Could you lay out the lines of the records as a JSON list of strings, one per line, with blank lines left out? Begin at the start of the records and stop after the line that contains "ფრუს­ტრა­ცი­ას და მღელ­ვა­რე­ბას იწ­ვევ­და.".

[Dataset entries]
··········
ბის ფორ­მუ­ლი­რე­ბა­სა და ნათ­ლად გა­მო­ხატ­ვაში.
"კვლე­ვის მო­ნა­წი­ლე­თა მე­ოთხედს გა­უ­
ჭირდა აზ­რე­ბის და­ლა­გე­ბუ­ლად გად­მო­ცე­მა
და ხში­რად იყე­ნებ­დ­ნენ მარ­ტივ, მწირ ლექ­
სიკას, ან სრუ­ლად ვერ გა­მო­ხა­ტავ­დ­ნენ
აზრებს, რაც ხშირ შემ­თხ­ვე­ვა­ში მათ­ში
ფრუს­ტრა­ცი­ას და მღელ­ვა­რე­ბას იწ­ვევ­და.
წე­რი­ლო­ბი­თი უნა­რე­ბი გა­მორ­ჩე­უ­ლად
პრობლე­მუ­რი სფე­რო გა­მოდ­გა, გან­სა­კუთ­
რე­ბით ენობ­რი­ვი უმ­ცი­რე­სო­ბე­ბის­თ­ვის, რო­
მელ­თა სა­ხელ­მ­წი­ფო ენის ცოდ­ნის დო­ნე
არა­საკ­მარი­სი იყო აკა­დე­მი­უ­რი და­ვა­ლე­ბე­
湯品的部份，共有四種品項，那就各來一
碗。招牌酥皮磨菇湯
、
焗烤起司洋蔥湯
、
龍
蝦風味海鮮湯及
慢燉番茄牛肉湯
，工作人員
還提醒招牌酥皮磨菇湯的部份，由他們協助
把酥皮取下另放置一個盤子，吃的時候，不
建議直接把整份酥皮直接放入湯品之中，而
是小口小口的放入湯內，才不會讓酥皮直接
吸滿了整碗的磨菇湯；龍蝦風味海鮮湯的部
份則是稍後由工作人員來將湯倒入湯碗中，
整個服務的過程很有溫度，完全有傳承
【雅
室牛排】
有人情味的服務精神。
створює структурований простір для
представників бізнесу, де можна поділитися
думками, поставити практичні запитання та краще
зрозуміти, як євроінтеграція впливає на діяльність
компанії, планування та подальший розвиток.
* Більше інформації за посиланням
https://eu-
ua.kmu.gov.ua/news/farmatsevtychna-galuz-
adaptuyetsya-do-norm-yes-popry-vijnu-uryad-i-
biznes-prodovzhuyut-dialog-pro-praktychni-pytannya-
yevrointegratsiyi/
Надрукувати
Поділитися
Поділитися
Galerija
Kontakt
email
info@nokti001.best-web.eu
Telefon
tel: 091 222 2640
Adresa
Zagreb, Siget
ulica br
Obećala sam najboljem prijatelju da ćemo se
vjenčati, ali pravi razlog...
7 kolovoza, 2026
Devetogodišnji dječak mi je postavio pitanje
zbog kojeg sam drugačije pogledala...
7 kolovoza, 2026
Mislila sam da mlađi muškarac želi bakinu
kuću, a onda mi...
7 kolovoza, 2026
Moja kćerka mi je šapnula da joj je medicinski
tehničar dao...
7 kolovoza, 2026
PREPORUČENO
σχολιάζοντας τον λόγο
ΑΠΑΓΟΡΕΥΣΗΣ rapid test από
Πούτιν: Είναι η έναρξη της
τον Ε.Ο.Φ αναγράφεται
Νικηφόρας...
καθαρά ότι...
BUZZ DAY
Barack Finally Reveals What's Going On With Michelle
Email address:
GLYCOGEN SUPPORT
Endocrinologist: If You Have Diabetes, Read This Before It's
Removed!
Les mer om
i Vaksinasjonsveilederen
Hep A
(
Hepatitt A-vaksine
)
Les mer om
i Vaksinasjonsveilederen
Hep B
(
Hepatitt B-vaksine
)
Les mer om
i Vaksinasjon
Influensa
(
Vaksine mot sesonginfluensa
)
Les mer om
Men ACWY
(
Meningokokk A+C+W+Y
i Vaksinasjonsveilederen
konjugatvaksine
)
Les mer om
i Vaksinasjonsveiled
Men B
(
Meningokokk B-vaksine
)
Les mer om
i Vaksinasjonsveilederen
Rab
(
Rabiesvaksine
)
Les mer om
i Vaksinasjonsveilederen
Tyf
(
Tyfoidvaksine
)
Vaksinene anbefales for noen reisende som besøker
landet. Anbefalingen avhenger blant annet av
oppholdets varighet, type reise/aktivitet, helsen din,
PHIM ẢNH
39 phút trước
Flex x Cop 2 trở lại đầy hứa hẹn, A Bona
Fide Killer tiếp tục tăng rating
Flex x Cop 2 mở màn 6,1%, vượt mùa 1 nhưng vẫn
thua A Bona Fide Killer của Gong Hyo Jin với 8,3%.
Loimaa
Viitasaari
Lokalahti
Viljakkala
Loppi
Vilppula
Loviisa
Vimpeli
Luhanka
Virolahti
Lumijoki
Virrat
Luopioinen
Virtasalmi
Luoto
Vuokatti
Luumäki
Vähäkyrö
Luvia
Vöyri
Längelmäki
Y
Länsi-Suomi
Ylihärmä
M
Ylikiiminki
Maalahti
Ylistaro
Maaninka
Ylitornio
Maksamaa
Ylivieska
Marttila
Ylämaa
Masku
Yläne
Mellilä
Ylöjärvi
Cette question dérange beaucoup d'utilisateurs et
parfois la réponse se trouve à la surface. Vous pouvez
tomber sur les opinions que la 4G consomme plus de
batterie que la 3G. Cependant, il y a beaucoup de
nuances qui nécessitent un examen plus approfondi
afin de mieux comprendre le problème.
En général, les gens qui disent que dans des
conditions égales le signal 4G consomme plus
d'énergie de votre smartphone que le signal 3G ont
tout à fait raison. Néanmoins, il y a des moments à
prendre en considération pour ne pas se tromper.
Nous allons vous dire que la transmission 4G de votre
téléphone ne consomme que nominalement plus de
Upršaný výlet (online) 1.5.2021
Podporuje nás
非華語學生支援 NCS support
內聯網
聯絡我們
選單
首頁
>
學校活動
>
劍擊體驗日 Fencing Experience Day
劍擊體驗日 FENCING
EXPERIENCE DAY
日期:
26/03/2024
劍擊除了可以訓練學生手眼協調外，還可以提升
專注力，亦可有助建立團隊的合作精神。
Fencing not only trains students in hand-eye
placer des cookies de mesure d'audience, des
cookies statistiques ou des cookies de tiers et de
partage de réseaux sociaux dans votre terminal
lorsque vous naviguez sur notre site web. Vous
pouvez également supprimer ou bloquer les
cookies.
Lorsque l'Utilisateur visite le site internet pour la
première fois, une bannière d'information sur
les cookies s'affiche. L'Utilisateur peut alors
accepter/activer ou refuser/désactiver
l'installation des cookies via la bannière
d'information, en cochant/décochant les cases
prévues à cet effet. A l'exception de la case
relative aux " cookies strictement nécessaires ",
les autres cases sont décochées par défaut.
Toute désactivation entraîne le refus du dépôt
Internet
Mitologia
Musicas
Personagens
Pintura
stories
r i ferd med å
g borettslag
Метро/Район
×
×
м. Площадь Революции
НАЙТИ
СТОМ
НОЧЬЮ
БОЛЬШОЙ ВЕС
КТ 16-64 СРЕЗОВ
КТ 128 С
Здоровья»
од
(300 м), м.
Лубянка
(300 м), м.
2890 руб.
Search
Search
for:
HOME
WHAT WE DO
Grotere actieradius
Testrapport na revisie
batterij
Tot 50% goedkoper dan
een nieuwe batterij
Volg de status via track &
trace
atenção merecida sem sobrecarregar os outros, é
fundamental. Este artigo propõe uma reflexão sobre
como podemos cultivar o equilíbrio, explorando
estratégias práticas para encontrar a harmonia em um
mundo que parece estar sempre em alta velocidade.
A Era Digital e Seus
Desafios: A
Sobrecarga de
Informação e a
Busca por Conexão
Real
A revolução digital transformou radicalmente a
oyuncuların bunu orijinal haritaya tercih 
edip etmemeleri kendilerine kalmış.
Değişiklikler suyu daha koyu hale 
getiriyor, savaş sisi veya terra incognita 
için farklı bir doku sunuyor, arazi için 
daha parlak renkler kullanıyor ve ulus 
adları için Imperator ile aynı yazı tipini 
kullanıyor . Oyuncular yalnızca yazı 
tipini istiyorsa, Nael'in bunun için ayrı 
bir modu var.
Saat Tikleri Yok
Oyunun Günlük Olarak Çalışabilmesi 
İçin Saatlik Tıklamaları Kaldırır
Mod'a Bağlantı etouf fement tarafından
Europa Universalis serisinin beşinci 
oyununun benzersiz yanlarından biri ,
··········
ANSWER FOR THE TASK:
[
  "ბის ფორ­მუ­ლი­რე­ბა­სა და ნათ­ლად გა­მო­ხატ­ვაში.",
  "\"კვლე­ვის მო­ნა­წი­ლე­თა მე­ოთხედს გა­უ­",
  "ჭირდა აზ­რე­ბის და­ლა­გე­ბუ­ლად გად­მო­ცე­მა",
  "და ხში­რად იყე­ნებ­დ­ნენ მარ­ტივ, მწირ ლექ­",
  "სიკას, ან სრუ­ლად ვერ გა­მო­ხა­ტავ­დ­ნენ",
  "აზრებს, რაც ხშირ შემ­თხ­ვე­ვა­ში მათ­ში",
  "ფრუს­ტრა­ცი­ას და მღელ­ვა­რე­ბას იწ­ვევ­და."
]